Problem to solve: Transcribe, without any change, the lines of the listing below that run from the line containing "collectors: M. Lazarides" through the line containing "name author: F. Delaroche", with both of those lines included.

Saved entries
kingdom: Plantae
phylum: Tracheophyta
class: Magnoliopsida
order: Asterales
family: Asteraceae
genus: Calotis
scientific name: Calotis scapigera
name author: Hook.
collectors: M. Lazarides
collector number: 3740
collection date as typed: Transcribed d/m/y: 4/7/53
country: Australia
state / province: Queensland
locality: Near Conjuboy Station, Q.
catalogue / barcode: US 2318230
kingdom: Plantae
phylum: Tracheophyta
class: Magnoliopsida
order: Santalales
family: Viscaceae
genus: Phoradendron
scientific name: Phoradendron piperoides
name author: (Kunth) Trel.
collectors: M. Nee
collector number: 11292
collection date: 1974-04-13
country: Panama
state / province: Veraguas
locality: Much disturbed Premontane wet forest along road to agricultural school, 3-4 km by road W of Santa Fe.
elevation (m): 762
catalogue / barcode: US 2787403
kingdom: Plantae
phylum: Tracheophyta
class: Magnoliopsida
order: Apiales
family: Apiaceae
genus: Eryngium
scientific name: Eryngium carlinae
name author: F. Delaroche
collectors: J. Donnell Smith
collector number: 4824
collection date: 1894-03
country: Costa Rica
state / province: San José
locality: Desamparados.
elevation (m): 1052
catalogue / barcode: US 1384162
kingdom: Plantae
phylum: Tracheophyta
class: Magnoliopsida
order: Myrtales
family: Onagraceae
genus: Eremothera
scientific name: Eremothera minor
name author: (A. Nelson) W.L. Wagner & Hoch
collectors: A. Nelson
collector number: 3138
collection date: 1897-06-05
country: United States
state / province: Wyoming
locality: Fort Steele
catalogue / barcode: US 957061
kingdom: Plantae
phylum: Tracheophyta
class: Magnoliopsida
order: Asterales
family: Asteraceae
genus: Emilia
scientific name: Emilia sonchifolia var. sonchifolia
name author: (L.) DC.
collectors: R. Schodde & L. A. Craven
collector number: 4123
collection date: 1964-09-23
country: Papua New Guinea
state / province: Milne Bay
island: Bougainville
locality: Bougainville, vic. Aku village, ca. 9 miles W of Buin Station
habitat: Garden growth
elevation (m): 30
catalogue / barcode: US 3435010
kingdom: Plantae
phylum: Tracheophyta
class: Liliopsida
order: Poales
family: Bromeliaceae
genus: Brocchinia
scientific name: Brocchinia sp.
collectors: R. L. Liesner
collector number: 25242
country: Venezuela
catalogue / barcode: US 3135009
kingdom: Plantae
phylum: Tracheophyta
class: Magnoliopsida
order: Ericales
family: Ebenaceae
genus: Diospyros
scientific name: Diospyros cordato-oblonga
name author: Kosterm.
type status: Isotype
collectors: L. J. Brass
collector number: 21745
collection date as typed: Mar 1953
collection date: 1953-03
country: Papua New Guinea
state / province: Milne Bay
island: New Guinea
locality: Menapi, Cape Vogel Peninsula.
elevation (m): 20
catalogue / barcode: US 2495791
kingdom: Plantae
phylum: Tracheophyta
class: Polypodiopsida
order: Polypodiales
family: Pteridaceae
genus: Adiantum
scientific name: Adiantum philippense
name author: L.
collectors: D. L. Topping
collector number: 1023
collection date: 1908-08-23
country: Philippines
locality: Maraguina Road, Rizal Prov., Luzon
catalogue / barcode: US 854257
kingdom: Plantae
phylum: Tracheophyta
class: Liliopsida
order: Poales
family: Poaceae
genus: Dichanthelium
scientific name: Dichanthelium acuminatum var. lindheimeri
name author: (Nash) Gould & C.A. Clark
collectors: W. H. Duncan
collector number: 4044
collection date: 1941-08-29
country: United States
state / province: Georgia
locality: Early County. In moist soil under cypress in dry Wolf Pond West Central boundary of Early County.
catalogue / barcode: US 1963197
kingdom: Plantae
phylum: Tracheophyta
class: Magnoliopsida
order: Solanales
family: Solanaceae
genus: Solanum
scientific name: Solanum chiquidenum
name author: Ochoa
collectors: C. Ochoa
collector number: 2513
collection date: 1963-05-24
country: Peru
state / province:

Problem solution:
collectors: M. Lazarides
collector number: 3740
collection date as typed: Transcribed d/m/y: 4/7/53
country: Australia
state / province: Queensland
locality: Near Conjuboy Station, Q.
catalogue / barcode: US 2318230
kingdom: Plantae
phylum: Tracheophyta
class: Magnoliopsida
order: Santalales
family: Viscaceae
genus: Phoradendron
scientific name: Phoradendron piperoides
name author: (Kunth) Trel.
collectors: M. Nee
collector number: 11292
collection date: 1974-04-13
country: Panama
state / province: Veraguas
locality: Much disturbed Premontane wet forest along road to agricultural school, 3-4 km by road W of Santa Fe.
elevation (m): 762
catalogue / barcode: US 2787403
kingdom: Plantae
phylum: Tracheophyta
class: Magnoliopsida
order: Apiales
family: Apiaceae
genus: Eryngium
scientific name: Eryngium carlinae
name author: F. Delaroche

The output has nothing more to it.